▸ Things to do
1. Answer these three questions about the Windsor Terrace blog page, one per line:
(a) In which schoolyard was stickball played?
(b) On which street did Alanis Morissette film a music video?
(c) How far from the writer's corner was the 'F' train?
2. Continue the Windsor Terrace blog page and its comments from the point where it stops.

---------- Document excerpt ----------

Welcome to the blog dedicated to everyone who grew up in the Windsor Terrace section of Brooklyn. Growing up on the corner of Prospect Park West and Windsor Place gave me a ringside seat to almost everything that went on in the neighborhood. Farrell’s was to my right, located on 16th street. One block over from the greatest Bar & Grill in the country is Prospect Park; Holy Name grammar school was across the street and of course the good old ‘F’ train was 100 yards away.

Attending Holy Name, playing basketball in the boys schoolyard. Stickball in the girls schoolyard. The ever-present Holy Name Summer basketball league where some of the best basketball of all-time was on display. Sanders movie theater, Ray and Otto’s, Bonalli’s, Henry’s deli for the Iced Teas, Regina bakery, Red’s Shoe Store, Joe’s Pizza, Sabella’s Pizza, Bob’s Hardware, Bishop Ford high school, hanging out on the Parkside, P.S. 154 schoolyard, the Lot on Windsor and 16th street where we played hardball and who could forget Officer Doyle of the 7-2.
Windsor Terrace is a middle class neighborhood that has produced firemen, policemen, teachers, writers, ironworkers, postal workers, and many other noble professionals. Jack Nicholson, Harvey Keitel, Gina Davis, Bruce Willis and Al Pacino have filmed movies here and Alanis Morissette filmed a music video on Prospect Park West.
Please feel free to leave any comments you may have about growing up in Windsor Terrace. Maybe you had relatives there and you would visit. You might’ve stopped in Farrell’s and left with a ‘container’ or you were of the lucky ones that played in the Holy Name summer league. Spread the word, share your memories and reminisce about the greatest neighborhood in the country.
hey what about the days we had a football team from farrells and had ourer meeting downstairs in the basment and on sundays was game day we drew a big crowd
they took the wind in the second half that hurt usthey could of taken the ball smart move
I LOOK N I GOT THE TAPE OF THAT GAME NO EXCUESWE LOST THE WIND HELP
That was a classic. Really helped them burst on the scene. Those games were wars. Guys came out of those contests with blood all over them.
Throw out some names of guys on those Farrell’s teams. Kevin Maloney threw off for you, you kept the ball in the air for serious hang-time giving your kick off coverage enough time to get down field.

---------- Recorded information ----------

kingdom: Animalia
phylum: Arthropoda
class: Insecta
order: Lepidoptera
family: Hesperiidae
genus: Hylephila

----------

▸ Final answers
1.
(a) The girls schoolyard.
(b) Prospect Park West.
(c) 100 yards.

2.
ARLENE KELLY IM BETTY TRAPP KELLY, THANKS FOR SHARING WETTERS WAS A GREAT HANG OUT FOR US KIDS, BUT I NEVER CONCIDEREND US POOR KIDS, WE WERE QUITE RICH WITH ALL THE RELATIONSHIPS THAT DID START IN THAT HANG OUT. TONY AND ROSE PANZA OWNED WETTERS, BUT BEFORE WETTERS THEY HAD THE FISH STORE UP ACROSS FROM THE BROTHERS HOUSE, THEN AFTER WETTERS IT BECAME A CLOSE TREE CLOTHING STORE I BELIVE. WE WERE VERY FORTUNATE TO HAVE SUCH A HANG OUT, I WAS IN THERE SO MUCH THEY THOUGHT I TS ABOUT TIME I STARTED WORKING THERE, AND I DID. ROSE PANZA JUST PASSED AWAY THIS YEAR 2007 THEY WERE A VERY CARING AND LOVING COUPLE.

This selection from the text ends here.